Tuesday, June 20, 2006

Stem Cells Are Go!

This could be a bit awkward for Bush and the Republicans...
Scientists have used stem cells and a soup of nerve-friendly chemicals to not just bridge a damaged spinal cord but actually regrow the circuitry needed to move a muscle, helping partially paralyzed rats walk.

Years of additional research is needed before such an experiment could be attempted in people.

But the work marks a tantalizing new step in stem cell research that promises to one day help repair damage from nerve-destroying illnesses such as Lou Gehrig's disease, or from spinal cord injuries.

(snip)

The Hopkins experiment isn't the first to use stem cells to help paralyzed rodents move.
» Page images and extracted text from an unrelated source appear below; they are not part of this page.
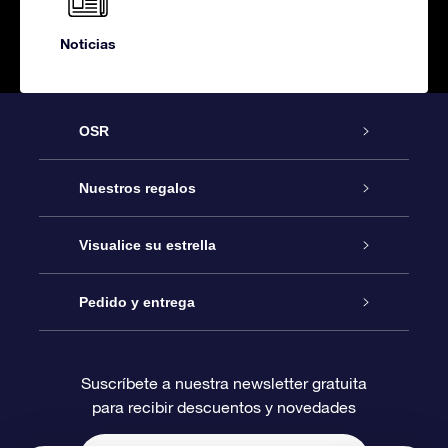
Noticias
OSR
Atención
Nuestros regalos
Contáctanos
Regalo Estrella Online
Visualice su estrella
Blog
Paquete de Regalo OSR
Registro estelar
Pedido y entrega
Preguntas Más Frecuentes
Regalo Súper Estrella
Aplicación de Búsqueda de Estrella
Acceso clientes
Suscríbete a nuestra newsletter gratuita
para recibir descuentos y novedades
Reseñas
Tarjeta de Regalo OSR
Página de Estrella Personalizada
Información de Pago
But previous work bridged damage inside the spinal cord that blocked nerve cells from delivering their ''move'' messages to muscles, sort of like fixing the circuit that brings electricity to a fan.

The new work essentially installs new wiring: replacing motor neurons -- specialized nerve cells for movement -- that have died to make a new circuit that grows neuronal connections out of the spinal cord and down to a leg muscle.

(snip)

...The paralysis wasn't completely gone, but six months after treatment, 11 of the 15 animals could bear weight, take steps and push away with the affected leg.

Of the roughly 4,000 new motor neurons generated in the rats' spinal cords, about 120 reached the muscle, and 50 were electrically active, further testing showed.

The next step, to start this summer: Redoing the experiment in pigs, to see if new neurons can be enticed to grow connections over the longer distances needed to reach from a pig's spinal cord to its leg.

Let's see how long Bush's policy of only funding research on existing stem cell lines holds up when people see a cure for paralysis on the horizon. It's even more awkward when you consider how many paraplegics and quadriplegics Bush has single-handedly created with his unnecessary war.

On the other hand, those wheelchairs are mighty comfortable...

2 comments:

karmic said...

His policy won't hold up. A lot of those stem lines he made available are contaminated with mouse cells, some lose their genes and have ther abnormalities.
Science is only good for thse idiots if it strenthens their world view.

Eli said...

I know, jay. It was fine when stem cell research was kind of an abstract and creepy thing, but when people start to see something in it for them or their loved ones, they'll start clamoring for it.

Not only that, but the medical industry isn't going to want to let other countries take the lead. My guess is Bush loosens the policy sometime next year.